Navjot & Avleen Singh
Navjot Singh believes it’s very important that her 15 year-old daughter, Avleen, succeeds academically, as this is the key to a good career. Avleen has had Maths and English tutoring since primary school, and does three hours of homework every day with her mother at her side. Avleen stopped doing sport so she could focus on her studies, and is only allowed to have friends who are also doing well at school. Navjot hopes that her daughter will be able to do a triple degree in engineering.

Leisel Jones
Australian swimming legend Leisel Jones sacrificed a lot for Olympic gold. She says that you have to give up almost everything in your life to win, and it’s a lonely journey to the top. Anything less than gold wasn’t good enough for her – coming in fourth place was devastating, especially when she had invested so much self-worth in the outcome.
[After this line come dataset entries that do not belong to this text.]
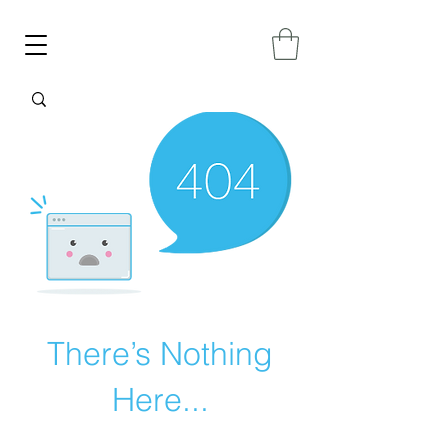
There’s Nothing
Here...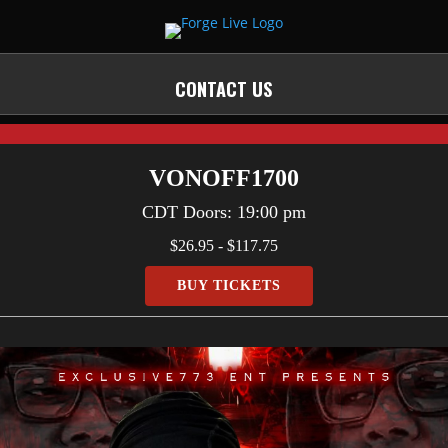
CONTACT US
VONOFF1700
CDT
Doors:
19:00 pm
$26.95 - $117.75
BUY TICKETS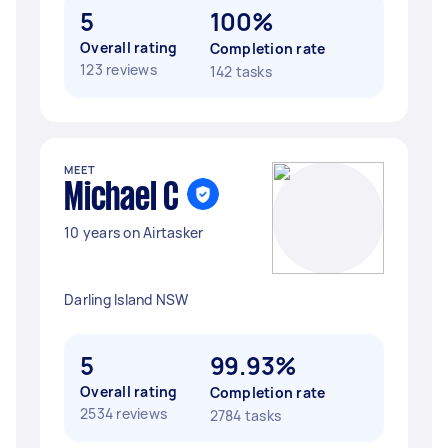
5
100%
Overall rating
Completion rate
123 reviews
142 tasks
MEET
Michael C
10 years on Airtasker
Darling Island NSW
5
99.93%
Overall rating
Completion rate
2534 reviews
2784 tasks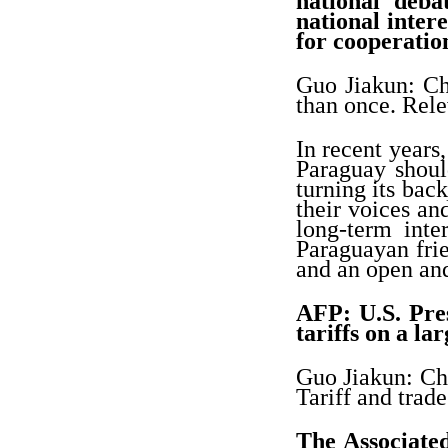
national deba
national inter
for cooperatio
Guo Jiakun: Ch
than once. Rele
In recent years
Paraguay shoul
turning its bac
their voices an
long-term int
Paraguayan frie
and an open and
AFP: U.S. Pre
tariffs on a l
Guo Jiakun: Chi
Tariff and trade
The Associated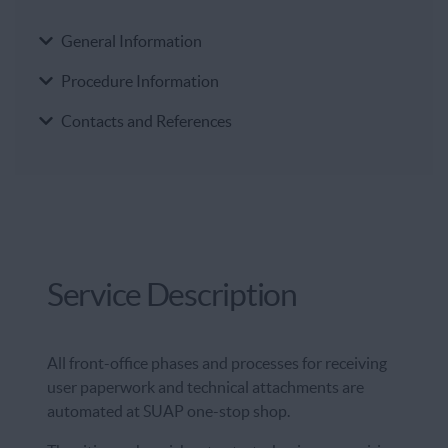
General Information
Procedure Information
Contacts and References
Service Description
All front-office phases and processes for receiving
user paperwork and technical attachments are
automated at SUAP one-stop shop.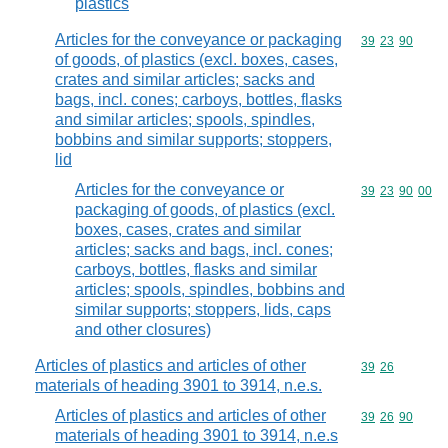
plastics
Articles for the conveyance or packaging
Commodity code
39
23
90
of goods, of plastics (excl. boxes, cases,
crates and similar articles; sacks and
bags, incl. cones; carboys, bottles, flasks
and similar articles; spools, spindles,
bobbins and similar supports; stoppers,
lid
Articles for the conveyance or
Commodity code
39
23
90
00
packaging of goods, of plastics (excl.
boxes, cases, crates and similar
articles; sacks and bags, incl. cones;
carboys, bottles, flasks and similar
articles; spools, spindles, bobbins and
similar supports; stoppers, lids, caps
and other closures)
Articles of plastics and articles of other
Commodity code
39
26
materials of heading 3901 to 3914, n.e.s.
Articles of plastics and articles of other
Commodity code
39
26
90
materials of heading 3901 to 3914, n.e.s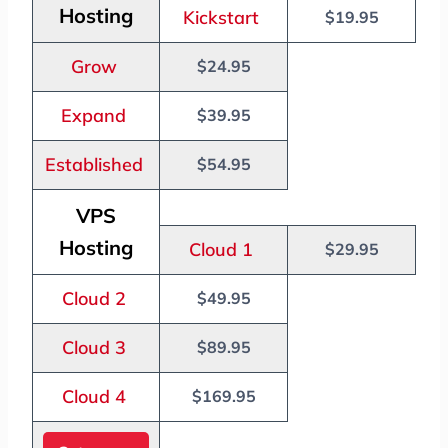
Hosting
Kickstart
$19.95
Grow
$24.95
Expand
$39.95
Established
$54.95
VPS
Hosting
Cloud 1
$29.95
Cloud 2
$49.95
Cloud 3
$89.95
Cloud 4
$169.95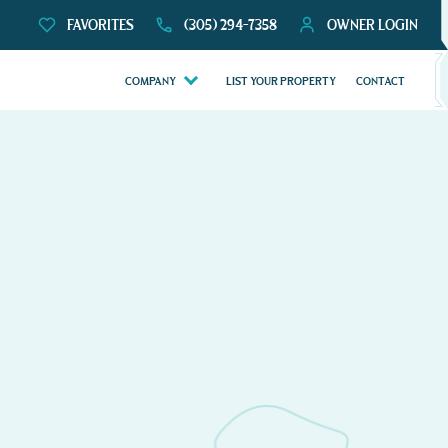
FAVORITES
(305) 294-7358
OWNER LOGIN
COMPANY
LIST YOUR PROPERTY
CONTACT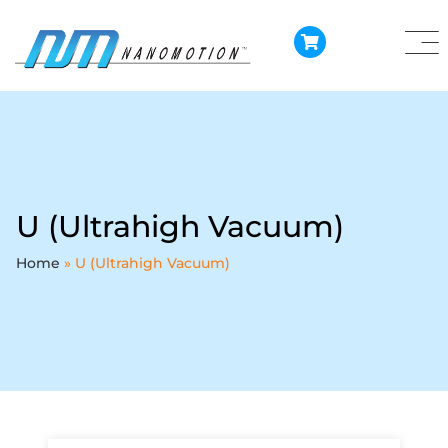
U (Ultrahigh Vacuum)
Home
»
U (Ultrahigh Vacuum)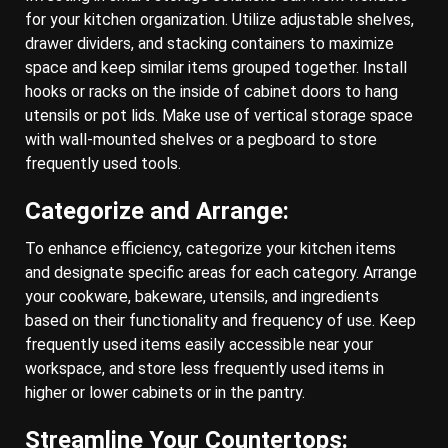
for your kitchen organization. Utilize adjustable shelves,
drawer dividers, and stacking containers to maximize
space and keep similar items grouped together. Install
hooks or racks on the inside of cabinet doors to hang
utensils or pot lids. Make use of vertical storage space
with wall-mounted shelves or a pegboard to store
frequently used tools.
Categorize and Arrange:
To enhance efficiency, categorize your kitchen items
and designate specific areas for each category. Arrange
your cookware, bakeware, utensils, and ingredients
based on their functionality and frequency of use. Keep
frequently used items easily accessible near your
workspace, and store less frequently used items in
higher or lower cabinets or in the pantry.
Streamline Your Countertops: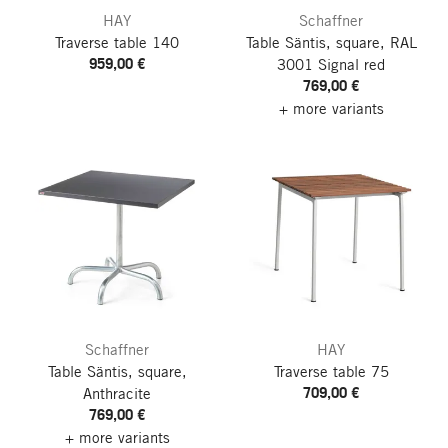
HAY
Schaffner
Traverse table 140
Table Säntis, square, RAL
959,00 €
3001 Signal red
769,00 €
+ more variants
Schaffner
HAY
Table Säntis, square,
Traverse table 75
709,00 €
Anthracite
769,00 €
+ more variants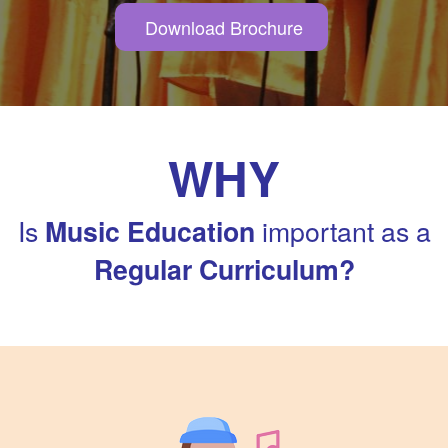
Download Brochure
WHY
Is
important as a
Music Education
Regular Curriculum?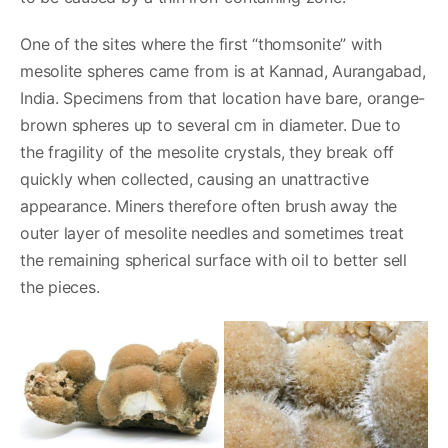
One of the sites where the first “thomsonite” with
mesolite spheres came from is at Kannad, Aurangabad,
India. Specimens from that location have bare, orange-
brown spheres up to several cm in diameter. Due to
the fragility of the mesolite crystals, they break off
quickly when collected, causing an unattractive
appearance. Miners therefore often brush away the
outer layer of mesolite needles and sometimes treat
the remaining spherical surface with oil to better sell
the pieces.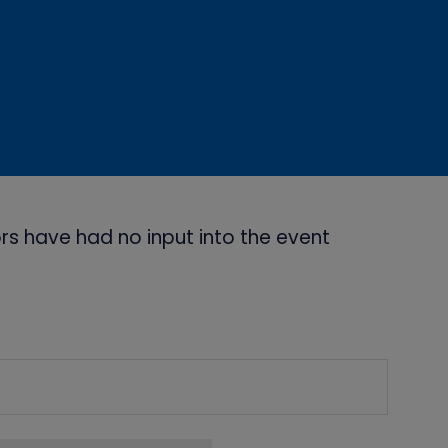
s have had no input into the event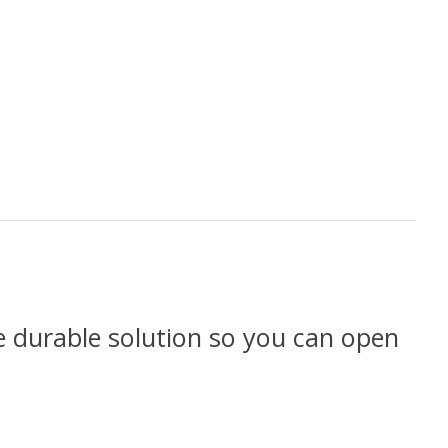
re durable solution so you can open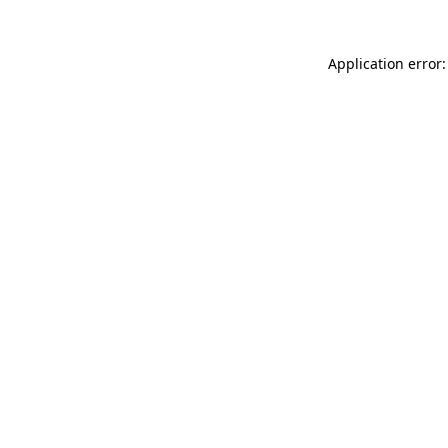
Application error:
Gabriella Da Silva-Fick & her father Anthony Fick
Gabriella Da Silva-Fick, 13, is a rising tennis player who was scouted by Tennis Australia and won the Under 12 National Tennis Tournament last year. She trains twice daily, before and after school. Her father, Anthony, admits he pushes her. Gabriella accepts she has to make sacrifices to get to the top – her idol, Federer, would have done the same.

Nicole Lee
Nicole Lee says that from a young age, her parents told her she had three career choices – doctor, dentist or lawyer. She got into med school, but after four years dropped out to pursue a career in acting and writing. Nicole says her parents were devastated and, five years on, her dad still calls her a failure. She says she’s still not sure what being “successful” means.

Wenee Yap
When Wenee was seven years old and had a poor report card from school, her mother asked her “do you want to be mediocre or do you want to be great”. Wenee has never forgotten that moment. She says she’s glad her mother pushed her because children don’t have their own drive and determination.

Rebekka Tuqiri
Rebekka Tuqiri is a psychologist who holds stress management seminars for students completing Year 12. She says pressure is good when it’s motivating, but too much is damaging and the brain won’t perform well. She says students often approach her quite teary after her seminars and many are feeling a lot of anxiety.